╭─ Extracted information
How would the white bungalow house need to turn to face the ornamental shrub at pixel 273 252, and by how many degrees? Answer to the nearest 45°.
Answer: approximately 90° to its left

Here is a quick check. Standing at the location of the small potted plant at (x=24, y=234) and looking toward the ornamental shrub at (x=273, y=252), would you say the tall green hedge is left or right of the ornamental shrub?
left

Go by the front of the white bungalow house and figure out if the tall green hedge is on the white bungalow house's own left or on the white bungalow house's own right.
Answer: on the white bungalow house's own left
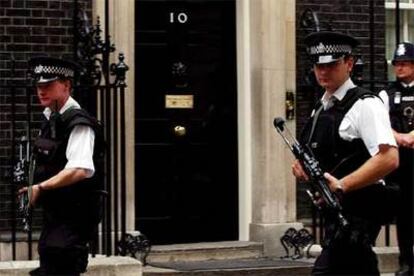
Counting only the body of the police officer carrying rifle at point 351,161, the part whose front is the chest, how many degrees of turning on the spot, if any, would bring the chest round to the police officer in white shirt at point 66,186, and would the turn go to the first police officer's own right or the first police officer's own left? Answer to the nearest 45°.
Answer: approximately 45° to the first police officer's own right

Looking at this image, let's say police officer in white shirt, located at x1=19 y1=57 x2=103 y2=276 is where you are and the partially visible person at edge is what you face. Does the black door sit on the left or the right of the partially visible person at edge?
left

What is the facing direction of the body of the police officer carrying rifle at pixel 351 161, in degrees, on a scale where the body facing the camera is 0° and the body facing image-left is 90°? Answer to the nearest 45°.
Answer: approximately 45°

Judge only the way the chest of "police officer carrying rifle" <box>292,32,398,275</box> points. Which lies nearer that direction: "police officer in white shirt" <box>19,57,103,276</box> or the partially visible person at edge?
the police officer in white shirt

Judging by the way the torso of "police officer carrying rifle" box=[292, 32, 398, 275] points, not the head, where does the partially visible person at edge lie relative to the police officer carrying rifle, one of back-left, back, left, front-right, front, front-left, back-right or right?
back-right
╰─
▶ Problem details
Print all of the rows above again word for word, but omit the pictures.

▶ Response for this exercise
How would the white bungalow house need to turn to face the ornamental shrub at pixel 273 252, and by how many degrees? Answer to the nearest 45°.
Answer: approximately 90° to its left

Here is a quick check. Standing at the location of the small potted plant at (x=24, y=234) and looking toward the ornamental shrub at (x=273, y=252), would you say the tall green hedge is left or right of the ornamental shrub?
left

Go by the front of the white bungalow house and figure out if the tall green hedge is on the white bungalow house's own left or on the white bungalow house's own right.
Answer: on the white bungalow house's own left
Counting only the body of the police officer carrying rifle at point 351,161, the part whose front is the chest, how many degrees of turning on the spot, if any, would bring the chest round to the police officer in white shirt at point 66,186, and would the turn go to the first police officer's own right or the first police officer's own left? Answer to the nearest 45°.
Answer: approximately 45° to the first police officer's own right

Looking at this image, let's say police officer in white shirt, located at x1=19 y1=57 x2=103 y2=276 is where you are and the partially visible person at edge is what you face. Does the black door sit on the left or the right of the partially visible person at edge?
left

What is the facing direction of the body of the police officer carrying rifle at pixel 351 161, in degrees, on a scale where the body facing the camera is 0° and the body facing image-left is 90°? Answer to the nearest 45°.
Answer: approximately 45°

Judge only the way the chest of "police officer carrying rifle" <box>292,32,398,275</box> points. Which lies nearer that direction: "police officer in white shirt" <box>19,57,103,276</box> or the partially visible person at edge?
the police officer in white shirt

Judging by the way the torso of "police officer carrying rifle" box=[292, 32, 398, 275] points, not the head, where does the partially visible person at edge lie relative to the police officer carrying rifle, one of back-left, back, left, front-right, front, front-left, back-right or right?
back-right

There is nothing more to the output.